When we think of Psalm 22, we think most of the darkness and suffering of Calvary.  We know that it was in our Savior’s mind through those most awful hours; He quoted the first verse, He fulfilled all the verses.  Even though there is a burst of triumphant joy in that psalm of pain, it is chiefly the pain that comes to mind when we think of it.  But its title is not about pain, it is a word of beautiful joy: Concerning the Morning Aid. As I pondered this, my thoughts were led on to a familiar New Testament story: “It was now dark and Jesus was not come to them . . . They see Jesus walking on the sea”.  Looking back on that night the most vivid memory must have been, not the darkness or the weariness, not the great wind and the rough sea, but the blessed Morning Aid that came before the morning.
     So let us not make too much of the storm of the night.  “Even the darkness is not dark to Thee” [Ps 139.12]; “And He saw that they were distressed in rowing” [Mk 6.48].  The wind was contrary unto them then, perhaps it is contrary to us now.  But just when things were hardest in that tiredest of all times (between 2 a.m. and 6 a.m.), just then, He came.
      “I will not leave you comfortless: I will come to you” [Jn 14.18], He said, and He does come.  He always will come.  “His coming is as certain as the morning” [Hosea 6.3].  His Morning Aid comes before the morning.  If we do not see Him coming, even so, He is on His way to us.  More truly, He is with us.  “I am with you all the days, and all the day long” [Mt 28.20 Moule].

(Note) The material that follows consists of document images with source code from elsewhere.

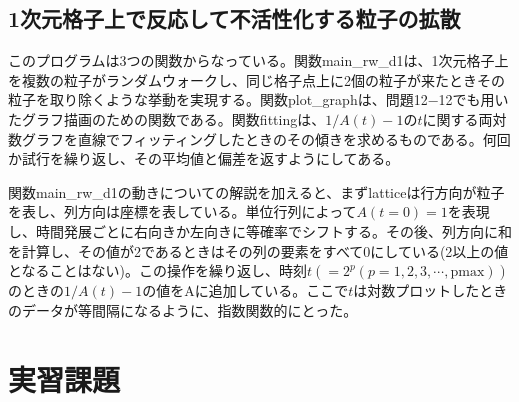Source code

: \documentclass{jsarticle}
\begin{document}
        \subsection{1次元格子上で反応して不活性化する粒子の拡散}
            
            このプログラムは3つの関数からなっている。関数main\_rw\_d1は、1次元格子上を複数の粒子がランダムウォークし、同じ格子点上に2個の粒子が来たときその粒子を取り除くような挙動を実現する。関数plot\_graphは、問題12−12でも用いたグラフ描画のための関数である。関数fittingは、$1/A(t)-1$の$t$に関する両対数グラフを直線でフィッティングしたときのその傾きを求めるものである。何回か試行を繰り返し、その平均値と偏差を返すようにしてある。
            
            関数main\_rw\_d1の動きについての解説を加えると、まずlatticeは行方向が粒子を表し、列方向は座標を表している。単位行列によって$A(t=0)=1$を表現し、時間発展ごとに右向きか左向きに等確率でシフトする。その後、列方向に和を計算し、その値が2であるときはその列の要素をすべて0にしている(2以上の値となることはない)。この操作を繰り返し、時刻$t(=2^{p}(p = 1,2,3,\cdots, \mathrm{pmax}))$のときの$1/A(t)-1$の値をAに追加している。ここで$t$は対数プロットしたときのデータが等間隔になるように、指数関数的にとった。
            
    \section{実習課題}
    
\end{document}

As I say in my sidebar, I started this blog to share things that have increased my hope during challenging times–those challenging times are not just in the past, but also in my present.  My prayer is that you, especially any of you who are so aware of your need for Him this morning, may know His help at daybreak, and to know that He is coming, and is indeed already with you.

Why set aside time to pray?

In one of her meditations Amy Carmichael answers this question: “There is so much to do.  Why set aside so much time just to pray?”   This is a question we all deal with.  We can have so many demands on our time, some very urgent.  Sometimes we find ourselves not praying because we have so much to do.  Amy’s answer gives pause for thought, and remember this comes from a woman who was a “mother” to many orphans–not exactly a woman with time on her hands:

The certain knowledge that the suggestion that prayer is waste of time is Satan’s lie; he is much more afraid of our prayer than of our work.  (This is proved by the immense difficulties we always find when we set ourselves to pray.  They are much greater than those we meet when we set ourselves to work.)